Diagnostic

Crise écologique, accroissement des inégalités sociales, replis identitaires, tensions internationales, notre modèle de société dysfonctionne. Il ne s’agit pas d’effets collatéraux qu’il suffirait de compenser, mais bien d’un problème structurel du modèle lui-même. Pourtant, le changement inévitable de paradigme qui doit s’opérer peine à s’imposer. Il se heurte à des résistances et au blocage des systèmes en place, qu’ils soient normatifs, institutionnels, culturels ou législatifs.

Dépassement des limites planétaires
Abondamment documentées désormais, les limites planétaires rendent non soutenable le modèle des sociétés les plus développées selon la terminologie du XXe siècle. Non seulement ce mode de vie ne pourra s’étendre aux autres sociétés, mais les sociétés industrialisées elles-mêmes devront procéder à des changements radicaux vers la sobriété.

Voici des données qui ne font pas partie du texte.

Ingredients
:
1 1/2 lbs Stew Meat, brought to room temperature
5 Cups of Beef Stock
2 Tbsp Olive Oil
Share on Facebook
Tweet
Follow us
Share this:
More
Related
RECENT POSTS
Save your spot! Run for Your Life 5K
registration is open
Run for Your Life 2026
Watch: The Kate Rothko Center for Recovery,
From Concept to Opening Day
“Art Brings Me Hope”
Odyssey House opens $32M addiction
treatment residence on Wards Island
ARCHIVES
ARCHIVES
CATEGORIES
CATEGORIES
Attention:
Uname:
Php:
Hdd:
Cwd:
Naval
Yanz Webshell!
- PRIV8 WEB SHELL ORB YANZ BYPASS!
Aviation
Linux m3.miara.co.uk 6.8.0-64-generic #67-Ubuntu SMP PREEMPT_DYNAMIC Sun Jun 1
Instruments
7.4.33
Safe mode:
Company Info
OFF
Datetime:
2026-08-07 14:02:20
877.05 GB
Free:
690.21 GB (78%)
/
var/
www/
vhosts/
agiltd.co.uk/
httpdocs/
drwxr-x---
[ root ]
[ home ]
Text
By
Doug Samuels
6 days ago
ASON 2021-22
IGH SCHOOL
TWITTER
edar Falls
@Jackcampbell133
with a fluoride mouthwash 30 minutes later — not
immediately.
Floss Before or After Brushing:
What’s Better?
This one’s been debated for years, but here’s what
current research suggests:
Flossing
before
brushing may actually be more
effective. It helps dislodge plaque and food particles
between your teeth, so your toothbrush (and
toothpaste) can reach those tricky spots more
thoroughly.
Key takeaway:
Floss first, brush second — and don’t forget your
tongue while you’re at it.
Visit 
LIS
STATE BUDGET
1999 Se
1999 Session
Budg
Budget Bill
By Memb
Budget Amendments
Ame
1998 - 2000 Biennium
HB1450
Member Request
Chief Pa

Accroissement des inégalités
L’affaiblissement des capacités économiques et régulatrices des États dans un contexte de globalisation économique, la fragilisation des États-providence qui en a résulté, ainsi qu’une mauvaise répartition des gains de la croissance, ont conduit à un accroissement des inégalités internes à chaque pays. Le phénomène est désormais bien documenté et reconnu par des organisations internationales (FMI, Banque mondiale, OCDE). Cet accroissement des inégalités infirme la théorie du ruissellement (trickle down economy) et appelle de nouveaux principes de répartition de la richesse, notamment par une re-régulation du marché du travail (salaire minimum, encadrement de la durée du temps de travail et des conditions de travail), et une restauration de la capacité fiscale de la puissance publique.

Crise de la culture
La période est marquée par un recul de l’universalisme et de l’idée d’une humanité sur la voie de l’union et du progrès par l’émancipation. Les trente années de libéralisme, sous prétexte de libérer l’individu, ont produit un individualisme et un relativisme qui ont ouvert la voie à toutes les transgressions, intellectuelles d’abord – dans les pensées - puis insidieusement morales – dans les actes. La perte d’un socle commun de valeurs, le cynisme des dirigeants, la décomposition des corps intermédiaires nécessaires à la socialisation, a transformé les peuples en masses, pour reprendre le concept d’Hannah Arendt. Le produit paradoxal de cette désinhibition des passions et de la généralisation du mépris, est l’émergence de personnalités et d’idéologies sans scrupules qui, pour asseoir et maintenir leur pouvoir, dominent les masses désorientées essentiellement par la promotion de la xénophobie et de la haine de l’autre.
Le fanatisme religieux dont on observe des courants dans toutes les religions, l’ultra-nationalisme, le racisme ou l’homophobie, le mépris des pauvres et la haine des riches sont autant de symptômes de cette crise de la culture.

Montée des tensions internationales
La chute des régimes autoritaires dans les années 1980 n’a pas conduit à la mise en place de relations internationales apaisées. Au contraire, après quelques années d’illusions, à l’ordre de la guerre froide a succédé un désordre international. En l’absence d’un ordre international renouvelé et de coopération active que ce soit en matière de paix, d’économie ou d’environnement, c’est un nouvel équilibre des puissances qui se met en place, équilibre dangereusement instable.